Frederick Barrett is a cognitive neuroscientist with training in behavioral pharmacology, and the Associate Director of the Johns Hopkins Center for Psychedelic and Consciousness Research. Dr. Barrett has been conducting psychedelic research at Johns Hopkins University since 2013, and his research in healthy participants and in patients with mood and substance use disorders focuses on the psychological and neurological mechanisms underlying the enduring therapeutic and other effects of psychedelic drugs. In 2017, he received an NIH “R03” grant as Principal Investigator to investigate biological mechanisms of psilocybin effects, the first federally funded research since the 1970s administering a classic psychedelic to people with psychedelic effects as the primary focus. He has developed measures of subjective effects of psychedelic drugs, and has also published first-in-human studies characterizing the acute and enduring effects of psilocybin on the brain. He is currently leading clinical trials to investigate the use of psilocybin to treat patients with major depressive disorder and co-occurring alcohol use disorder, and he is leading a number of ongoing studies aimed at better understanding the psychological, biological, and neural mechanisms underlying therapeutic efficacy of psychedelic drugs.

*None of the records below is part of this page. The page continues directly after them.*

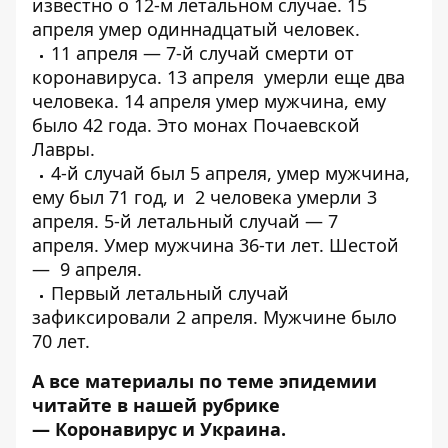
известно о
12-м летальном случае
. 15
апреля
умер одиннадцатый
человек.
11 апреля —
7-й случай смерти от
коронавируса
. 13 апреля
умерли еще два
человека
. 14 апреля умер мужчина, ему
было 42 года.
Это монах Почаевской
Лавры
.
4-й случай был 5 апреля,
умер мужчина
,
ему был 71 год, и
2 человека умерли 3
апреля
. 5-й летальный случай — 7
апреля.
Умер мужчина 36-ти лет
. Шестой
—
9 апреля
.
Первый
летальный случай
зафиксировали 2 апреля
. Мужчине было
70 лет.
А все материалы по теме эпидемии
читайте в нашей рубрике
—
Коронавирус и Украина
.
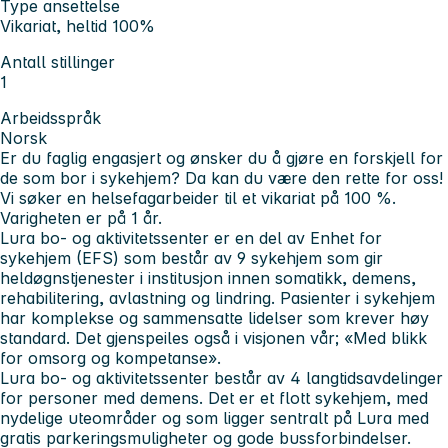
Type ansettelse
Vikariat, heltid 100%
Antall stillinger
1
Arbeidsspråk
Norsk
Er du faglig engasjert og ønsker du å gjøre en forskjell for
de som bor i sykehjem? Da kan du være den rette for oss!
Vi søker en helsefagarbeider til et vikariat på 100 %.
Varigheten er på 1 år.
Lura bo- og aktivitetssenter er en del av Enhet for
sykehjem (EFS) som består av 9 sykehjem som gir
heldøgnstjenester i institusjon innen somatikk, demens,
rehabilitering, avlastning og lindring. Pasienter i sykehjem
har komplekse og sammensatte lidelser som krever høy
standard. Det gjenspeiles også i visjonen vår; «Med blikk
for omsorg og kompetanse».
Lura bo- og aktivitetssenter består av 4 langtidsavdelinger
for personer med demens. Det er et flott sykehjem, med
nydelige uteområder og som ligger sentralt på Lura med
gratis parkeringsmuligheter og gode bussforbindelser.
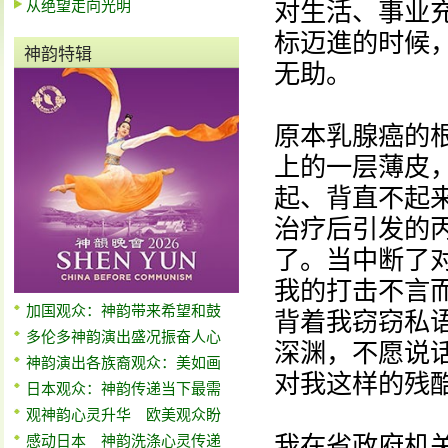
从绝望走向光明
对生活、事业
标迈進的时候
神韵特辑
无助。
原本乳腺癌的
上的一层薄皮
起、背直不起
治疗后引发的
了。当中断了
我的打击不言
加国观众：神韵带来希望和鼓
背着我窃窃私
多伦多神韵演出盛况振奋人心
深渊，不愿说
神韵演出各族裔观众：美如画
对我这样的残
日本观众：神韵传递当下最需
观神韵心灵升华 欧美观众盼
我在省政府机
感动日本 神韵洗涤心灵传递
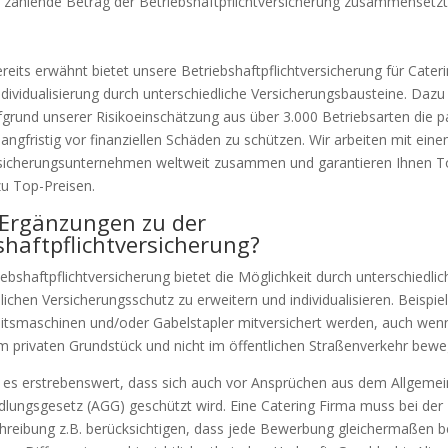
zu zahlende Betrag der Betriebshaftpflichtversicherung zusammensetzt
reits erwähnt bietet unsere Betriebshaftpflichtversicherung für Cater
Individualisierung durch unterschiedliche Versicherungsbausteine. Dazu
grund unserer Risikoeinschätzung aus über 3.000 Betriebsarten die 
langfristig vor finanziellen Schäden zu schützen. Wir arbeiten mit ein
sicherungsunternehmen weltweit zusammen und garantieren Ihnen T
u Top-Preisen.
 Ergänzungen zu der
shaftpflichtversicherung?
ebshaftpflichtversicherung bietet die Möglichkeit durch unterschiedli
lichen Versicherungsschutz zu erweitern und individualisieren. Beispie
itsmaschinen und/oder Gabelstapler mitversichert werden, auch wenn
m privaten Grundstück und nicht im öffentlichen Straßenverkehr bewe
t es erstrebenswert, dass sich auch vor Ansprüchen aus dem Allgeme
lungsgesetz (AGG) geschützt wird. Eine Catering Firma muss bei der
hreibung z.B. berücksichtigen, dass jede Bewerbung gleichermaßen be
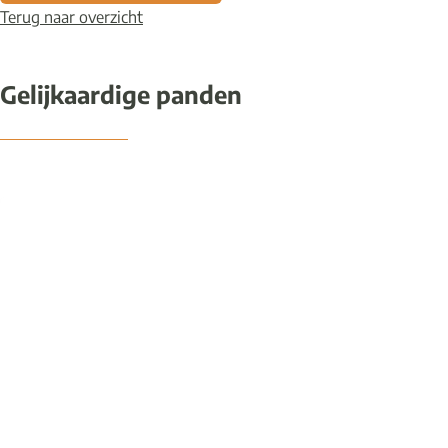
Terug naar overzicht
Gelijkaardige panden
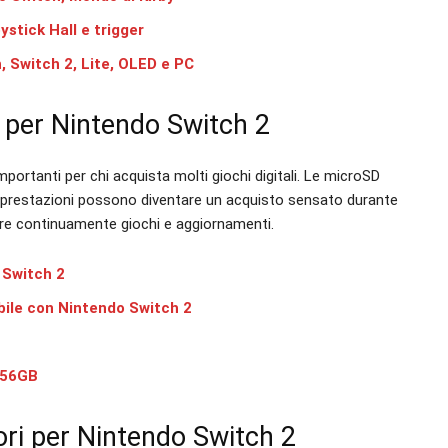
ystick Hall e trigger
 Switch 2, Lite, OLED e PC
 per Nintendo Switch 2
mportanti per chi acquista molti giochi digitali. Le microSD
e prestazioni possono diventare un acquisto sensato durante
llare continuamente giochi e aggiornamenti.
 Switch 2
le con Nintendo Switch 2
256GB
ori per Nintendo Switch 2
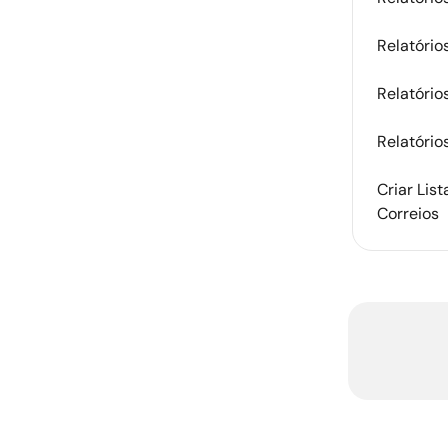
Relatóri
Relatório
Relatórios
Criar Lis
Correios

Will Van Derveer, MD is co-founder of Integrative Psychiatry Institute (IPI), along with friend and colleague Keith Kurlander, MA. He co-created IPI as an expression of what he stands for. First, that anyone can heal, and second that we medical providers must embrace our own healing journeys in order to fully command our potency as healers.

Dr. Van Derveer spent the last 20 years innovating and testing a comprehensive approach to addressing psychiatric challenges which transcends the conventional model he learned in medical school at Vanderbilt University and residency at University of Colorado, while deeply engaging his own healing path.

He founded the Integrative Psychiatric Healing Center in in 2001 in Boulder, CO, where he currently practices. Dr. Van Derveer regards unresolved emotional trauma as the most significant root cause of psychiatric symptoms in integrative psychiatry practice, along with gut issues, hormone imbalances, inflammation, mitochondrial dysfunction, and other functional medicine challenges. He is trained in Somatic Experiencing, EMDR, Internal Family Systems, and other psychotherapy techniques. His current clinical passion is psychedelic-assisted psychotherapy, which he mentors interested doctors in providing. An avid meditator, he has been a meditation instructor since 2004.

For the past several years Dr. Van Derveer has taught psychiatrists and other psychiatric providers integrative psychiatry in a number of settings, including course directing the CU psychiatry residents’ course as well as with Scott Shannon and Janet Settle at the Psychiatry MasterClass. In addition to his clinical work and teaching, he was co-investigator in 2016 a Phase II randomized clinical trial, sponsored by the Multidisciplinary Association for Psychedelic Studies (MAPS). He continues to support this protocol, now in a Phase III clinical trial under break-through designation by FDA.

Dr. Van Derveer is a diplomate of the American Board of Integrative and Holistic Medicine (ABoIHM) since 2013, and he was board certified in the first wave of diplomates of the new American Board of Integrative Medicine (ABIM) in 2016.